10 India PM says malnourishment a national shame (Times of India) Calling malnourishment "a national shame", Prime Minister Manmohan Singh said India cannot hope for a healthy future with 42% of children aged below five years being underweight. Releasing the Hungama survey that measured the nutrition status of more than one hundred thousand children and 74,000 mothers, Singh said, "What concerns me and what must concern all enlightened citizens is that 42% of our children are still underweight. This is an unacceptably high occurrence." There are nearly 160m children in India below six years. According to Singh, the health of the economy and society lies in the health of "this generation". (India is pitching itself to be a super power by 2020 .)
11 Trouble at the crease (Ramesh Thakur in Times of India) The disparity between China's and India's organisational abilities in the last Olympic and Commonwealth Games respectively is, if anything, exceeded by the disparity in their respective athletes' international performances.

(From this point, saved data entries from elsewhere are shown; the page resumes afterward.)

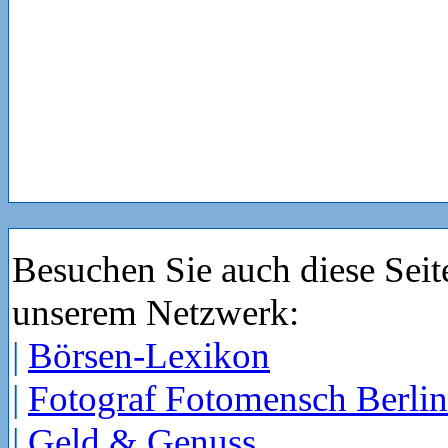
Besuchen Sie auch diese Seit
unserem Netzwerk:
|
Börsen-Lexikon
|
Fotograf Fotomensch Berlin
|
Geld & Genuss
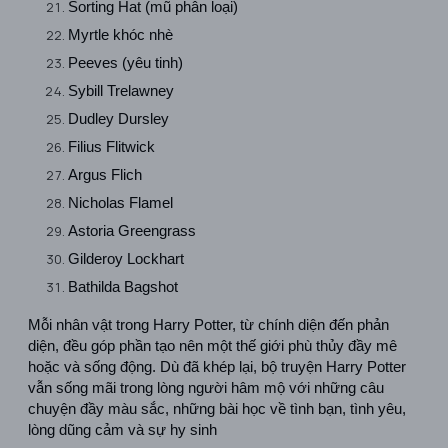
Sorting Hat (mũ phân loại)
Myrtle khóc nhè
Peeves (yêu tinh)
Sybill Trelawney
Dudley Dursley
Filius Flitwick
Argus Flich
Nicholas Flamel
Astoria Greengrass
Gilderoy Lockhart
Bathilda Bagshot
Mỗi nhân vật trong Harry Potter, từ chính diện đến phản 
diện, đều góp phần tạo nên một thế giới phù thủy đầy mê 
hoặc và sống động. Dù đã khép lại, bộ truyện Harry Potter 
vẫn sống mãi trong lòng người hâm mộ với những câu 
chuyện đầy màu sắc, những bài học về tình bạn, tình yêu, 
lòng dũng cảm và sự hy sinh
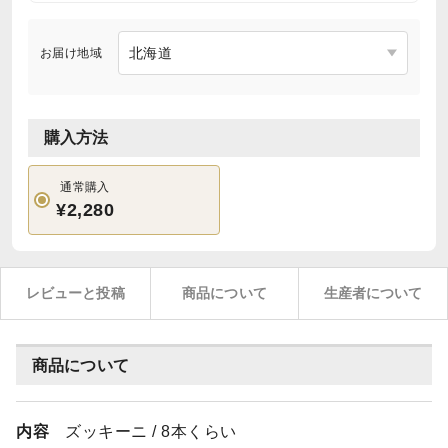
お届け地域
購入方法
通常購入
¥2,280
レビューと投稿
商品について
生産者について
商品について
内容
ズッキーニ / 8本くらい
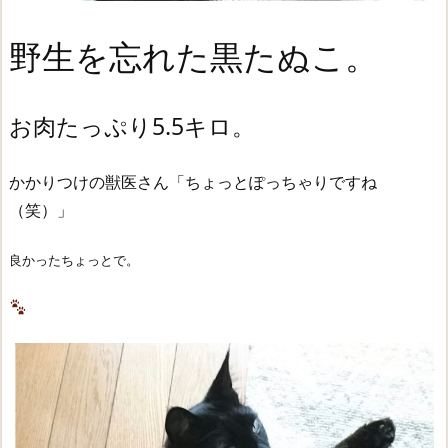
野生を忘れた黒たぬこ。
お肉たっぷり5.5キロ。
かかりつけの獣医さん「ちょっとぽっちゃりですね
（笑）」
良かったちょっとで。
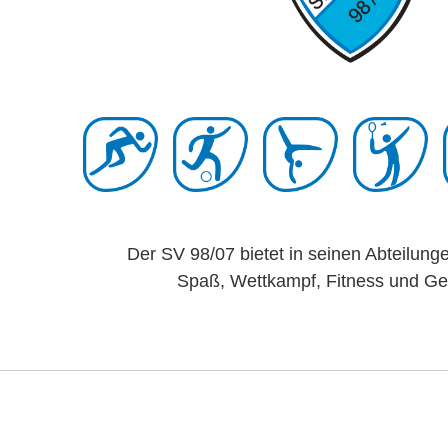
Der SV 98/07 bietet in seinen Abteilungen
Spaß, Wettkampf, Fitness und Gese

Probity and integrity. Discipline and training. Perseverance and application. Transparency in selection. Rewards based on results, not entitlement and cronyism. Strategic guidance based on a vision for the future. Just to list these attributes is enough to show the connection between sporting and governance performance. Indeed, the Board of Control for Cricket in India embodies most of the failings of governance in India in general, where money and power corrupt separately and corrupt completely when they intersect.